15 Petitioner is incorrect to assert (Pet. 16) that, under the court of appeals' holding, agency rules and decisions are "immunized from bankruptcy court jurisdiction" whenever the "agency * * * characterizes its decision as relating to its 'regulatory function.'" Under the court of appeals' decision, the bankruptcy court did have jurisdiction to determine whether the FCC's auction rules and decisions were "regulatory." The court of appeals merely-and correctly-disagreed with the bankruptcy court's resolution of that issue. See Pet. App. 13a-21a. See also pp. 11-14, 23-24, supra (explaining regulatory role of auction rules in license allocation process).

Work request: Resume the passage on bankruptcy court jurisdiction over the FCC's auction rules, starting right after its final sentence.

Data to examine:

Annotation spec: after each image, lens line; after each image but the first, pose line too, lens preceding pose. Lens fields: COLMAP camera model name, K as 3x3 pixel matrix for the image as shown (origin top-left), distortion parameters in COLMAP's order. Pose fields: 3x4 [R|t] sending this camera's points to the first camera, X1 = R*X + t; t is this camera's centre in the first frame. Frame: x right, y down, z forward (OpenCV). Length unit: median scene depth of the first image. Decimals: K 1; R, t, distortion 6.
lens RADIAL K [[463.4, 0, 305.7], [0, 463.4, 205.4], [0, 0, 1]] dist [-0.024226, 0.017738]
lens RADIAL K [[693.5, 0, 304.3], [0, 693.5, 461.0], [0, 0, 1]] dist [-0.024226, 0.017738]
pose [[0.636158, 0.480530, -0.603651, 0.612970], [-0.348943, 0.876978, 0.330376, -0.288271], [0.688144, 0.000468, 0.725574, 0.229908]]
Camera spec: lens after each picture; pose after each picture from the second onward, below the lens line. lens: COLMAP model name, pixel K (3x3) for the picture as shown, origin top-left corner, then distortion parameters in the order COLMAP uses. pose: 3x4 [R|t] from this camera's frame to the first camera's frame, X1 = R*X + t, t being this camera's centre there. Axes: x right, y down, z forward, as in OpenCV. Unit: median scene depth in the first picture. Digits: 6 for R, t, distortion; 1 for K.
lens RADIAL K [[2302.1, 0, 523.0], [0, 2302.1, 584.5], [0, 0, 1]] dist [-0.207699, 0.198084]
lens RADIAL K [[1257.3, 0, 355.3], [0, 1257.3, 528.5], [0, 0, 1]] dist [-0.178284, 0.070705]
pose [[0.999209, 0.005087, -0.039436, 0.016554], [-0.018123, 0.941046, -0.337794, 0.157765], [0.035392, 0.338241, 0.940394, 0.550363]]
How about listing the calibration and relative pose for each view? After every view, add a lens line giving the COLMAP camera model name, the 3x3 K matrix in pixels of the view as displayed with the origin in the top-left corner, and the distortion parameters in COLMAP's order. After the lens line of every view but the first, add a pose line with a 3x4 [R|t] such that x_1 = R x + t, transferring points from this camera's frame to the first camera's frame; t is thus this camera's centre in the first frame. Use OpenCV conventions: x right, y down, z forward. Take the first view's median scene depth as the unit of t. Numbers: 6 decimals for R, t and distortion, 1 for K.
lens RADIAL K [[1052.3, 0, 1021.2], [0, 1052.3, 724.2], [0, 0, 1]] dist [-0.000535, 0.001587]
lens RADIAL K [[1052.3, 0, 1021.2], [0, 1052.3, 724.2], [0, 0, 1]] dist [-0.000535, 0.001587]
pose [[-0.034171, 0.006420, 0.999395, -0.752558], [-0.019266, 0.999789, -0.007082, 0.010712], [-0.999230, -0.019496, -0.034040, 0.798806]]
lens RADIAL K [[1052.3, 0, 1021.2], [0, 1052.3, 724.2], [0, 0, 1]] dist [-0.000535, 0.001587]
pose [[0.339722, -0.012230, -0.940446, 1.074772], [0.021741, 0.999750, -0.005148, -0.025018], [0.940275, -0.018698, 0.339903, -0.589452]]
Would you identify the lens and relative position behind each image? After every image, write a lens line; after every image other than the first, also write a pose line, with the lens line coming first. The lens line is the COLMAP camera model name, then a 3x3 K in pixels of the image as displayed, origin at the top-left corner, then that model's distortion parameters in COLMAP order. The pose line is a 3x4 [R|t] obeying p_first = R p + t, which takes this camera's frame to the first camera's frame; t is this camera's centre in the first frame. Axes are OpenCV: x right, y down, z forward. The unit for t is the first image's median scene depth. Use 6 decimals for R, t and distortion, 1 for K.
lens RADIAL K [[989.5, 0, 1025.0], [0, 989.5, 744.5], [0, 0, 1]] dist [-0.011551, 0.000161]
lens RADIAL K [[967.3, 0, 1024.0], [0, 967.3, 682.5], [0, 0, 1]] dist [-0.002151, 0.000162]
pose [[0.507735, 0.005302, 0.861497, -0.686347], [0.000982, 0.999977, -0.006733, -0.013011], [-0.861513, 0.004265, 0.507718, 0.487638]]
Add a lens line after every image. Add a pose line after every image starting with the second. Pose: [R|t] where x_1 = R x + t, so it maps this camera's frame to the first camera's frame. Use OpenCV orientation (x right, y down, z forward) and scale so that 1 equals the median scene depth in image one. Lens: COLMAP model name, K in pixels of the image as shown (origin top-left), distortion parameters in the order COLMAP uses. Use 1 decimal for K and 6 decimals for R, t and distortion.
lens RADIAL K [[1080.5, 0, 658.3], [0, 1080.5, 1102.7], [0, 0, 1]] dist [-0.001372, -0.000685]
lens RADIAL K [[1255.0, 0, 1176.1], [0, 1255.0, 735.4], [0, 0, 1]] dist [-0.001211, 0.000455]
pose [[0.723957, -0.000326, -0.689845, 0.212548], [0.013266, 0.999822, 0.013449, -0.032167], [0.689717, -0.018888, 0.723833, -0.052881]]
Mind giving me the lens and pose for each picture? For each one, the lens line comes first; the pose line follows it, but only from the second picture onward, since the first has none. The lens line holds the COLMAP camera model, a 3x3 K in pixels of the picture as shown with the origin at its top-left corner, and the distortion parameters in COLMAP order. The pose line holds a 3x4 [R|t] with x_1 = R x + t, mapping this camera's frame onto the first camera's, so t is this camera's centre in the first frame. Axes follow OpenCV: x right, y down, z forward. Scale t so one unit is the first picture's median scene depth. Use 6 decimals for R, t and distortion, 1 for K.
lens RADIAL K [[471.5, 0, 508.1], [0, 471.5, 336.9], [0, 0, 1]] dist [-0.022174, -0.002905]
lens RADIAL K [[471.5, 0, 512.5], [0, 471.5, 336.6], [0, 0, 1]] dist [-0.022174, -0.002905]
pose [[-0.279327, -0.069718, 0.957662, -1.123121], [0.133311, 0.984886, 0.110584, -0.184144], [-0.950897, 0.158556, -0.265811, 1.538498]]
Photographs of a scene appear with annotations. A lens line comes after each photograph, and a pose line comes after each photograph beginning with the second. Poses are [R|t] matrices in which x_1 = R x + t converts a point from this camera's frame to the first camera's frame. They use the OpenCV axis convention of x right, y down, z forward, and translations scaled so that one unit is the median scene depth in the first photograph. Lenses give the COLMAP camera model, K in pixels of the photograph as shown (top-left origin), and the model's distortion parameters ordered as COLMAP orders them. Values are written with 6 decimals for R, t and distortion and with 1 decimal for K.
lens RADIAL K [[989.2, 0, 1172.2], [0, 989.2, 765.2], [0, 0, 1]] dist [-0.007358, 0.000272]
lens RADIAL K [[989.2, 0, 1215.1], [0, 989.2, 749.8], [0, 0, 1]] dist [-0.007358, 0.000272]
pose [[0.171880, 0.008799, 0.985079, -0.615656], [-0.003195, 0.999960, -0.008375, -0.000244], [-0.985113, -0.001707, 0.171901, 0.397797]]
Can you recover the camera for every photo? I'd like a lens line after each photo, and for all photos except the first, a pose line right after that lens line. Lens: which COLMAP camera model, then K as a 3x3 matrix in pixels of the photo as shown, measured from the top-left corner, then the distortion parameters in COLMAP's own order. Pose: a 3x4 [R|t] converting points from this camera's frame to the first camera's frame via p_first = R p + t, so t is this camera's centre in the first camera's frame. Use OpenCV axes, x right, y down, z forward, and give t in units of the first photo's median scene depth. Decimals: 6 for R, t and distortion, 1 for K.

Task answer:
16 The bankruptcy court rejected that argument on the grounds that "[n]o penalty was ever calculated" or "was ever applicable" because petitioner "did not default and its application was not denied." Pet. App. 91a. That is misconceived. Under the Bankruptcy Code, antecedent debts include the "'right to payment, whether or not such right is reduced to judgment, liquidated, unliquidated, fixed, contingent, matured, unmatured, disputed, undisputed, legal, equitable, secured, or unsecured.'" In re United Energy Corp., 944 F.2d 589, 595 (9th Cir. 1991) (quoting 11 U.S.C. 101(5)(A)). In February 1997, petitioner's "potential default liability" was an antecedent debt to the FCC. Having satisfied this antecedent debt dollar-for-dollar, petitioner received reasonably equivalent value for its total payment in cash and promissory notes. See id. at 595 (finding exchange of reasonably equivalent value where investors' inchoate rights to restitution were proportionately reduced by payments received from debtor). The rules governing the analogous area of executory contracts support the same result. See 11 U.S.C. 365.